ME: Why do I have to pay for something I'm suppose to be getting. I just had this dish installed in Feb and you had to have known then I was going to need a second dish 
ME: I pay for my locals and I pay for HD, now you want me to pay for a second time to get what I'm already paying to get! 
(03) Jack J: I understand your concern. However, only once the HD Locals are launched then we can assure you the orbital location. 
(03) Jack J: Please give me 2-3 minutes while I check what best we can do for you. 
ME: So the only way to get what I'm already paying for is to pay again, is that correct?? 
(03) Jack J: Please give me a moment. 
(03) Jack J: Thank you for your patience. 
ME: No problem 
(03) Jack J: However, as you are a wonderful customer of Dish Network, I will go ahead and waive off $59.95 charge. 
ME: Thanks, that would be great!!! 
(03) Jack J: Shall I go ahead and schedule the installation for the Dish upgrade now? 
ME: Yes, please! 
(03) Jack J: I see that the nearest available date is on 07/09/2008 between 12 PM to 5 PM. 
(03) Jack J: Shall I go ahead and schedule the installation on 07/09/2008 between 12 PM to 5 PM? 
ME: That should be fine 
(03) Jack J: Thank you for the confirmation. 
(03) Jack J: Someone 18 years or older will need to be present in order for the work to be performed. 
(03) Jack J: In order to ensure everything goes efficiently as possible, our technician may contact you to confirm your appointment prior to your scheduled date. (03) Jack J: I have scheduled the installation on 07/09/2008 between 12 PM to 5 PM. 
(03) Jack J: You are all set. Is there anything else I can assist you with? 
ME: No, thanks for you assistance! 
(03) Jack J: You're very welcome. 
(03) Jack J: It was a pleasure assisting you. 
(03) Jack J: Thank you for using Dish Network Live Chat. Have a great day. 
Your session has ended. You may now close this window.


----------



## falcon241073 (Jun 3, 2007)

Rduce said:


> Please wait while we find a representative to assist you...
> You have been connected to (03) Jack J.
> (03) Jack J: Thank you for choosing Dish Network the leader in HD and DVR. I will be happy to assist you today. Please give me 2-3 minutes to access your account and review the information you have already provided.
> (03) Jack J: Thank you for your patience.
> ...


Now that is soooooooooooooo unfair, lol.

I talked to a CSr and then a Tech and neither offered that. they both said I had no choice but pay. The tech offered to send me to the retension dept to keep me from dropping Dish. I NEVER gave that threat. I told him no I would look later. I may copy your text and read it to them (your part, lol) and see if they follow your CSRs part.


----------



## Ressurrector (Jan 1, 2008)

fatmikla22 said:


> I've noticed more and more that when HD locals are turned on for a city they are on 61.5. Now my city is supposedly going HD later this year. When it does will it be on 61.5? I currently have 129, would the HD locals come on the 129 as well? Would I have to get a new dish. I thought I'd heard once that everything on 61.5 was mirrored on 129. That could be a lie though. Please let me know. Thanks.

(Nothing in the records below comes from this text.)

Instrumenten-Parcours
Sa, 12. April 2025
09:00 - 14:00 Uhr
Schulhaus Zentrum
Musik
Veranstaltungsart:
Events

I dunno but mine was 61 (chattanooga)

And now the GREAT news!

They get to "renew" your 2 year contract when they give you a dish for 61.5 regardless of where you were before the contract starts over............. interesting I ain't really heard that mentioned before here

While thats not the end of the world I guess it IS kinda a cheapshot


----------



## HobbyTalk (Jul 14, 2007)

Hummmm, got my wing dish installed for free with no commitment about 2 months ago. HD locals went live about 2 weeks ago.


----------



## BNUMM (Dec 24, 2006)

HobbyTalk said:


> Hummmm, got my wing dish installed for free with no commitment about 2 months ago. HD locals went live about 2 weeks ago.


Who did the install? All of the installs that I have done required a 2 year commitment.


----------



## HobbyTalk (Jul 14, 2007)

A Dish contractor did the install. Guess they figured it was better to give a free install then lose a customer.


----------